Golf put its best foot forward to the Olympics Thursday in Switzerland as part of a formal presentation to get its game into the the Games in 2016. Now the International Olympic Committee wants to know what the competitive format will be if it admits golf as an official sport.

GolfChannel.com has learned that one early favorite, among the plans being considered, calls for every country to be allowed two players into the Olympic golf competition with one key exception: Any country with more than two players in the top 10 in the world rankings would be allowed to enter all of its top 10 players.

PGA Tour executive vice president Ty Votaw, who is serving as the point man for the International Golf Federation in its quest for admission to the Olympics, told GolfChannel.com, in a phone interview from Switzerland late Thursday, that the IOC, wants to know the format because they want to know whether or not all the worlds best players will participate.

Votaw said the IGF is still formulating final plans on just how Olympic golf would look and added that his organization will submit responses to a detailed questionnaire in March that constitute the formal and technical bid.

Votaw appeared Thursday before the IOCs Programme(cq) Commission at the IOCs headquarters in Lausanne. He was accompanied by Peter Dawson, the chief executive of the R&A and joint secretary of the IGF.
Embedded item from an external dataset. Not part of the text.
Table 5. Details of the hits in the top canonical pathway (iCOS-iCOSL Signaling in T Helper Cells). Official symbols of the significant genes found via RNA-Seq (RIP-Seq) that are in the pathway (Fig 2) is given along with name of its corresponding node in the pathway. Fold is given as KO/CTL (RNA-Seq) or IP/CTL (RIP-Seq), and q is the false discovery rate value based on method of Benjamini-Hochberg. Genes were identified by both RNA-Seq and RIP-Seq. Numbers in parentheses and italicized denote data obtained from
During the presentation, the IOC saw a series of film clips showing support from many of the worlds top players. The list included Lorena Ochoa and Tiger Woods, the No. 1 ranked woman and man, respectively, in the world. Other supporting testimony came from Annika Sorenstam, Phil Mickelson, Vijay Singh, Paula Creamer, Sergio Garcia and many other international golf stars.
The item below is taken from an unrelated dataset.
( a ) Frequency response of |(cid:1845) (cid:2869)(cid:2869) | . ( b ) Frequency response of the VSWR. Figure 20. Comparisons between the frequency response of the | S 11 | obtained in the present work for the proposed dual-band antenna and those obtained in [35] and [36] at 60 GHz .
Votaw said a match play format was not off the table at this point. Nor, he said, had the possibility of combining medal and match play been ruled out by the IGF.
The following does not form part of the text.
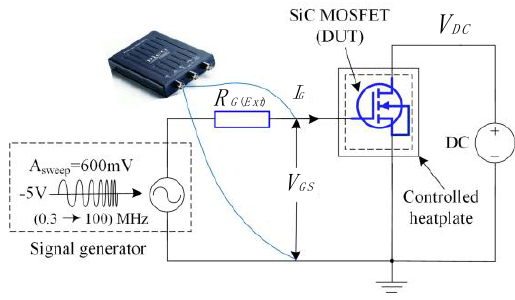
Figure 4. Schematic of the test circuit.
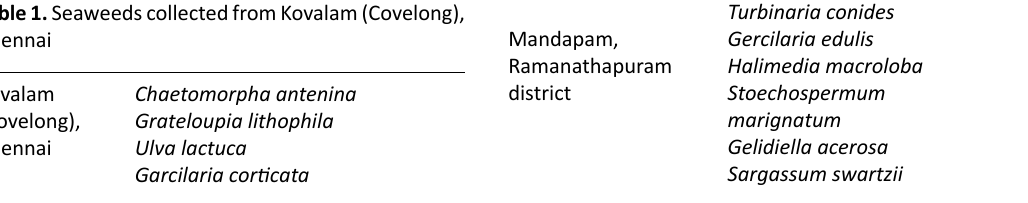
Table 1. Seaweeds collected from Kovalam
The IOC has received bids from seven different sports for inclusion into the 2016 games. No more than two of those seven sports ' golf, baseball, karate, roller sports, rugby sevens, softball and squash ' will be granted entrance by the IOC. Baseball and softball are applying for reinstatement.

The IOC is expected to announce which, if any, of these applications are successful in October of 2009. At that time the IOC is also expected to name its 2016 venue for the Summer Games. The four finalist cities are Chicago, Madrid, Rio de Janeiro and Tokyo.